*** Opening of Given material ***
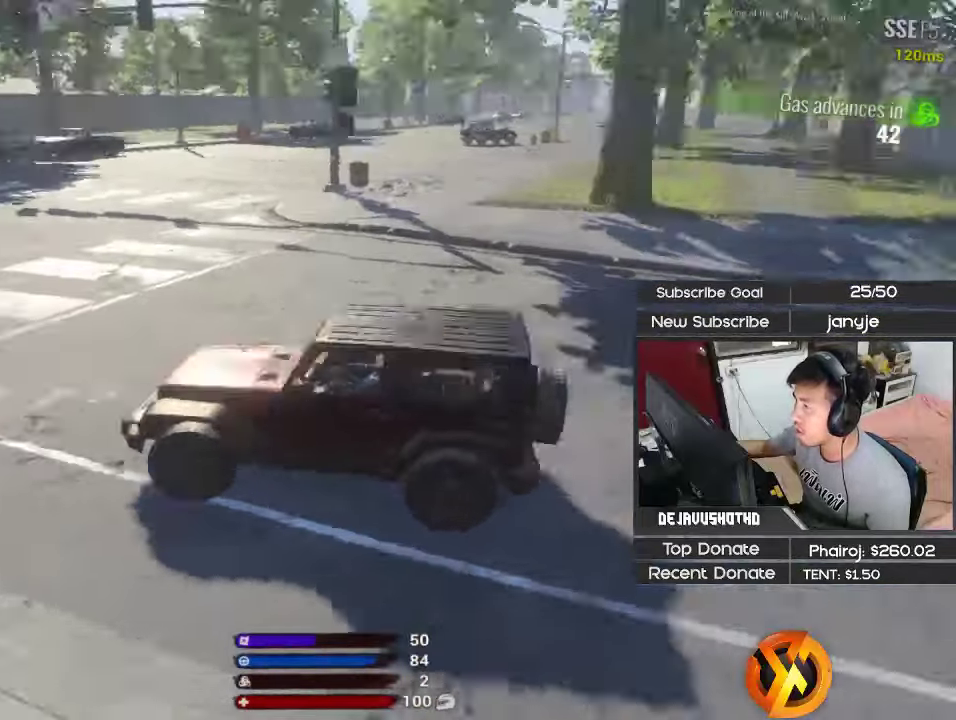
{"keys": ["a", "shift", "w"], "events": [[217, "w", "down"], [400, "shift", "down"]]}
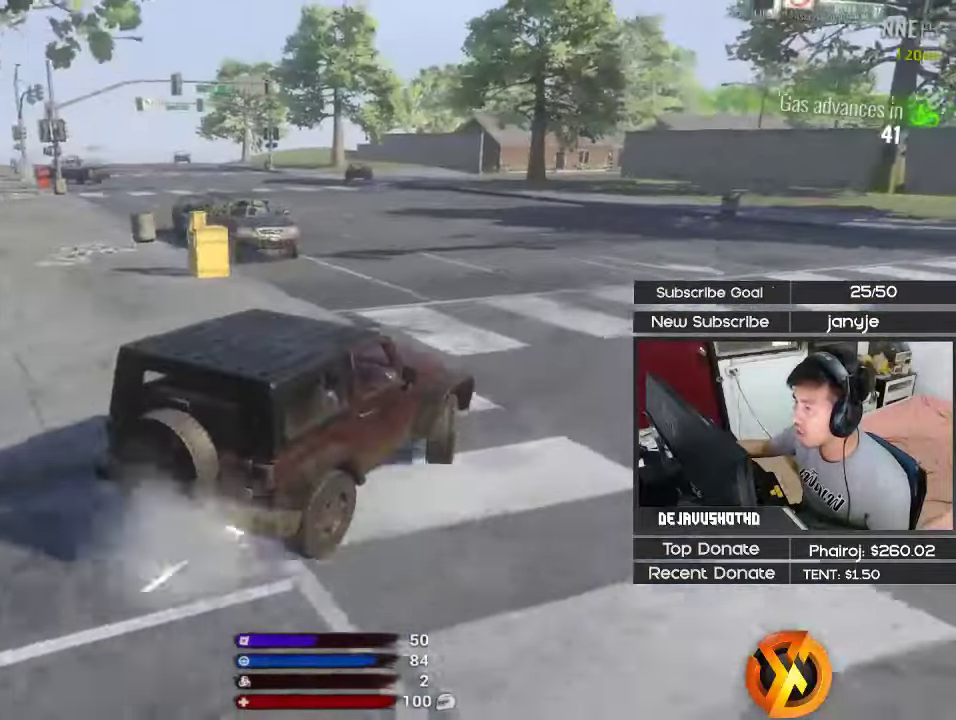
{"keys": ["shift", "w"], "events": [[133, "a", "up"]]}
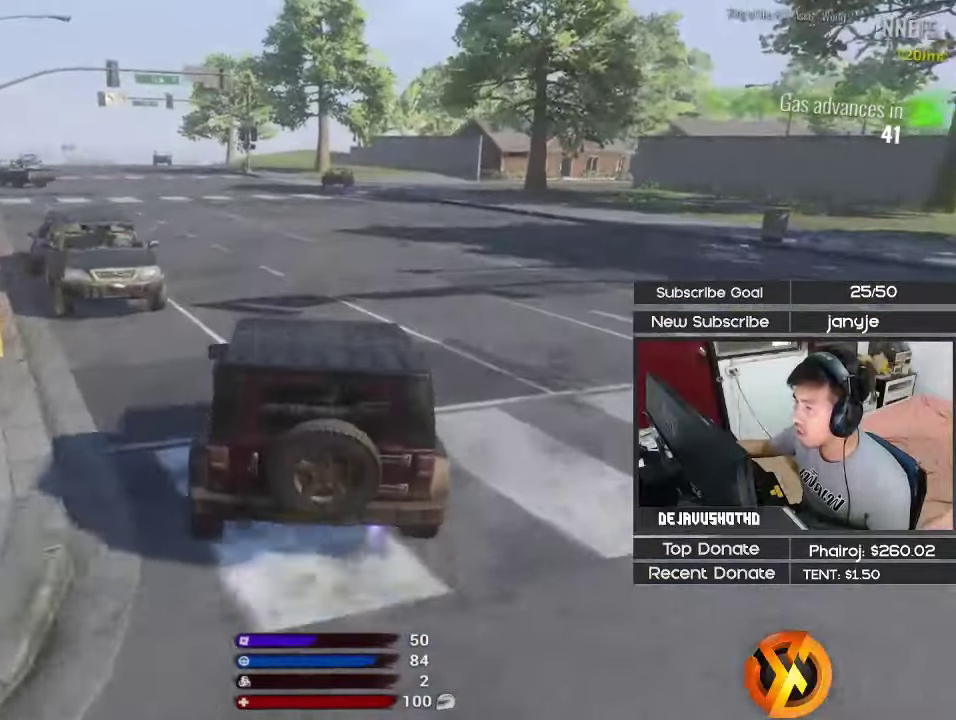
{"keys": ["d", "shift", "w"], "events": [[300, "d", "down"]]}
*** Close of Given material ***
Exercise goal:
Please return every line from the material above where the string "down" occurs.

Exercise solution:
{"keys": ["a", "shift", "w"], "events": [[217, "w", "down"], [400, "shift", "down"]]}
{"keys": ["d", "shift", "w"], "events": [[300, "d", "down"]]}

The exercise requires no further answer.